海外の大学でのキャンパス・ツアーというのは殆どが観光客向けですが、今回、例にあげたのはその大学に子女を入学させようという親御さんたち、またはご本人たちです。自分の人生の一部を過ごす大切な学校を自分の目で見ることはとても大事なことだと思います。受験する上でも気持ちが乗ってくるものですね。多くの大学がこういったキャンパス・ツアー等の広報活動に力を入れてくることでしょう。

さて、採用活動は釣りのようなものです。漁場が豊かな時は簡単な仕掛けで誰でも釣れますが、魚が減ってきたら自ら魚を探しに行かなければなりません。その努力や技で釣果が決まるのですね。私たち採用担当者も良い学生を求めて遠く海外まで求めていくこともあります。この仕事の大変であると同時にやり甲斐のあるところでもあります。

### 課題一覧
1. キャンパス・ツアーと採用活動の本文から、「海外の大学でのキャンパス・ツ」と「斐のあるところでもあります。」の間を、両端の語句も含めて一字一句違えずに書き写してください。
2. キャンパス・ツアーと採用活動の本文を、最後の文に続けて書き進めてください。
この後に示すデータは、キャンパス・ツアーと採用活動の本文とは別個の資料です。

### 資料
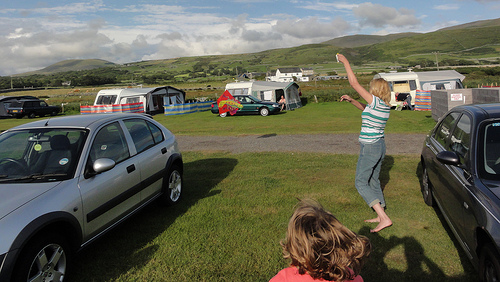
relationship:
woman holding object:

### 課題別解答
1.
海外の大学でのキャンパス・ツアーというのは殆どが観光客向けですが、今回、例にあげたのはその大学に子女を入学させようという親御さんたち、またはご本人たちです。自分の人生の一部を過ごす大切な学校を自分の目で見ることはとても大事なことだと思います。受験する上でも気持ちが乗ってくるものですね。多くの大学がこういったキャンパス・ツアー等の広報活動に力を入れてくることでしょう。

さて、採用活動は釣りのようなものです。漁場が豊かな時は簡単な仕掛けで誰でも釣れますが、魚が減ってきたら自ら魚を探しに行かなければなりません。その努力や技で釣果が決まるのですね。私たち採用担当者も良い学生を求めて遠く海外まで求めていくこともあります。この仕事の大変であると同時にやり甲斐のあるところでもあります。

2.
ところが、最近は大学にもそんなプロの釣り師が現れてきているようですね。同志社大学が中国で入学試験を行ってより良い留学生の獲得に乗り出すそうですが、素晴らしい試みだと思います。国内に居て待つだけではなく積極的に海外に優秀な若者を求める姿は海外の大学のスタイルを思わせます。ご存知のとおり、アジアの諸国ではトップレベルの留学希望者は米国の大学を目指しますが、少しでも日本に目を向けさせて欲しいものです。

グローバル展開をしている企業は一足早く中国の留学生に目をつけております。既に日本の若者と中国の若者の質と人材コストの比較を行っており、どちらで採用した方がコスト・パフォーマンスが高いか検討しています。アジアの優秀な学生を獲得するのは、国家レベルの課題になってきていると思います。企業も大学も採用が死活問題になってきましたね。今年も視野を広く志を高く、頑張りましょう!

第59号:地上戦線盛んなり。

早いもので今年もカウント・ダウンの季節になりましたが、就職戦線の方は盛況のようです。戦線と言えばイラクですが、大規模戦争は収束したものの市街地を中心とした小規模なテロ活動は未だに続いており、出口の見えない混沌とした状況です。ベトナム戦争でも同じでしたが、大規模な戦いよりも小規模なゲリラ戦の方が大変なようですね。これは就職戦線でも同じなのかもしれません。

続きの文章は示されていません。